• **Work instructions**
All that should be output is the block of lines below from the line with "left elbow: (435, 518)" to the line with "right wrist: (321, 582)", both included, exactly as written.

• **Supplied material**
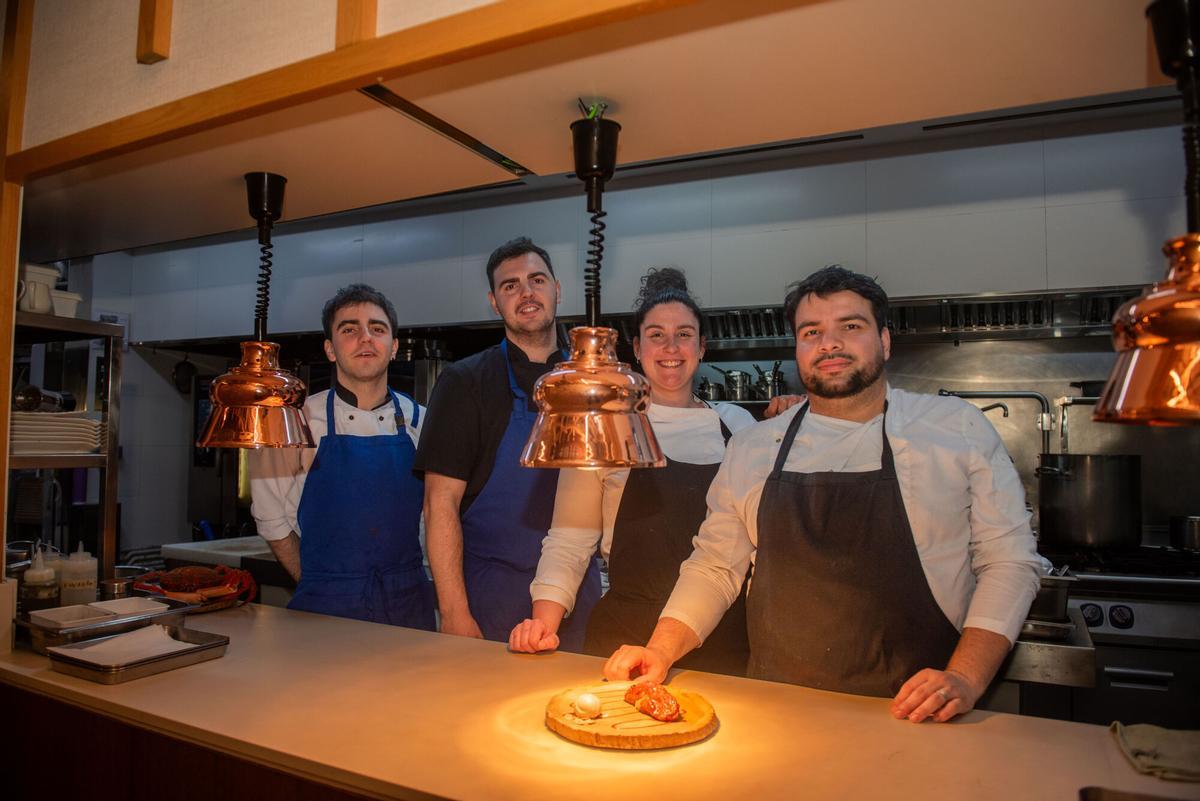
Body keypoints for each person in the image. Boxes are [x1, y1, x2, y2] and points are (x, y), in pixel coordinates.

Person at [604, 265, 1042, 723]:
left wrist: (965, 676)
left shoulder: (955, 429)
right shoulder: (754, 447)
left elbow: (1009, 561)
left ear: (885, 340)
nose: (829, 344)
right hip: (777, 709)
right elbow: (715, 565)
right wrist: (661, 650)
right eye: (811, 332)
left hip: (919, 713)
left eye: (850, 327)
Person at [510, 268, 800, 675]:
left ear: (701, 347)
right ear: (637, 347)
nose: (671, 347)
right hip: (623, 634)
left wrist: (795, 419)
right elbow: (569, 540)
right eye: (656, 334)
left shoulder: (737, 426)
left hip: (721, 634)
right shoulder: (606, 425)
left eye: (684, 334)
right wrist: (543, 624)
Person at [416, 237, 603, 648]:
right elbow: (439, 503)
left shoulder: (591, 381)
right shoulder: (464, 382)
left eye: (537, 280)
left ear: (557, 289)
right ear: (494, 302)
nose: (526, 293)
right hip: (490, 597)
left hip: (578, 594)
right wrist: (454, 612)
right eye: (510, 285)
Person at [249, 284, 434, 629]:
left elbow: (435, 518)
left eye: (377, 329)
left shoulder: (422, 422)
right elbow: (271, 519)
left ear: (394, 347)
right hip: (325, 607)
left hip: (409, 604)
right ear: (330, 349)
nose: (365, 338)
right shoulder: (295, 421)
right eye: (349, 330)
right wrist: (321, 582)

--

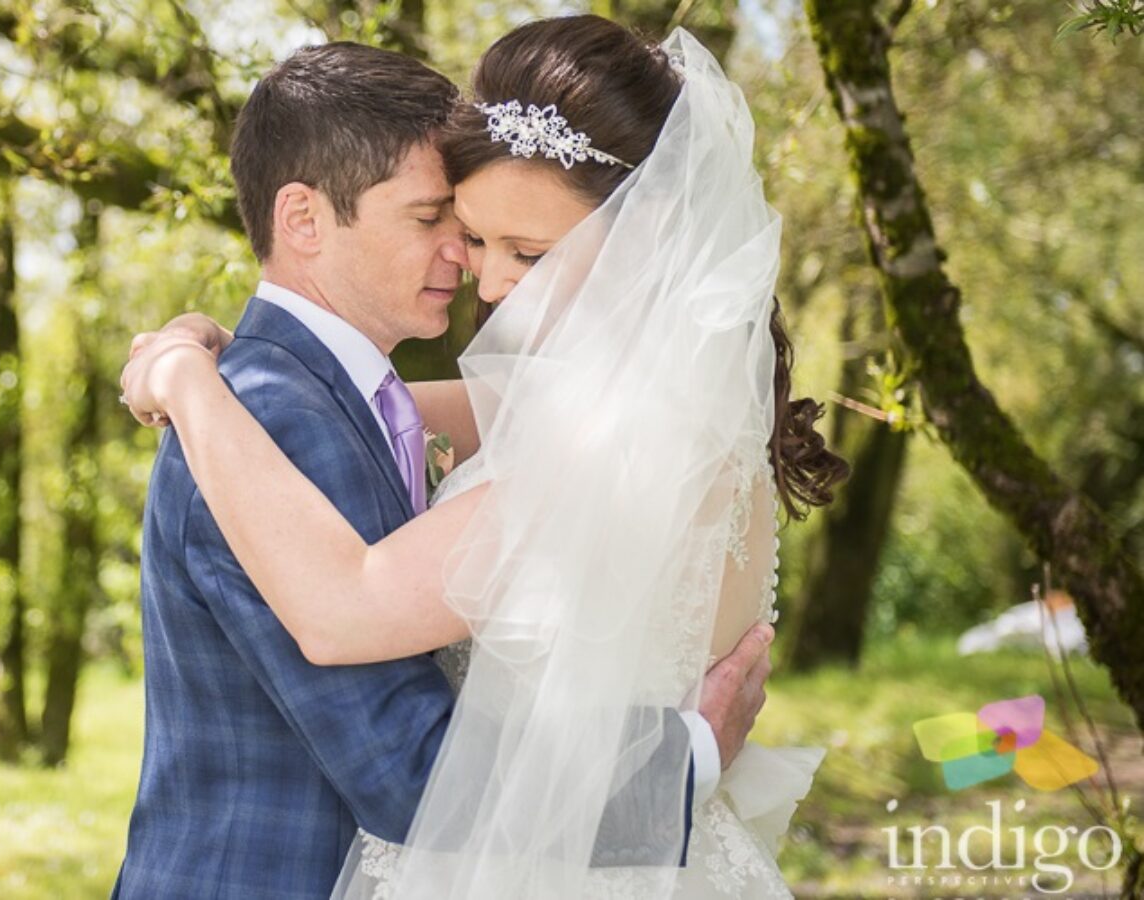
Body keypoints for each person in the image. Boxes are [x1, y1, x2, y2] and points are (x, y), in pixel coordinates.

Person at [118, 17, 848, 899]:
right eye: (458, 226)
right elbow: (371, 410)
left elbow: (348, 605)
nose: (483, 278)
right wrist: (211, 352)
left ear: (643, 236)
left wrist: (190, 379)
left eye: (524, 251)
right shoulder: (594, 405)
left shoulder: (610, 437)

• **Task solution**
left elbow: (435, 518)
left eye: (377, 329)
left shoulder: (422, 422)
right elbow: (271, 519)
left ear: (394, 347)
right hip: (325, 607)
left hip: (409, 604)
right ear: (330, 349)
nose: (365, 338)
right shoulder: (295, 421)
right eye: (349, 330)
right wrist: (321, 582)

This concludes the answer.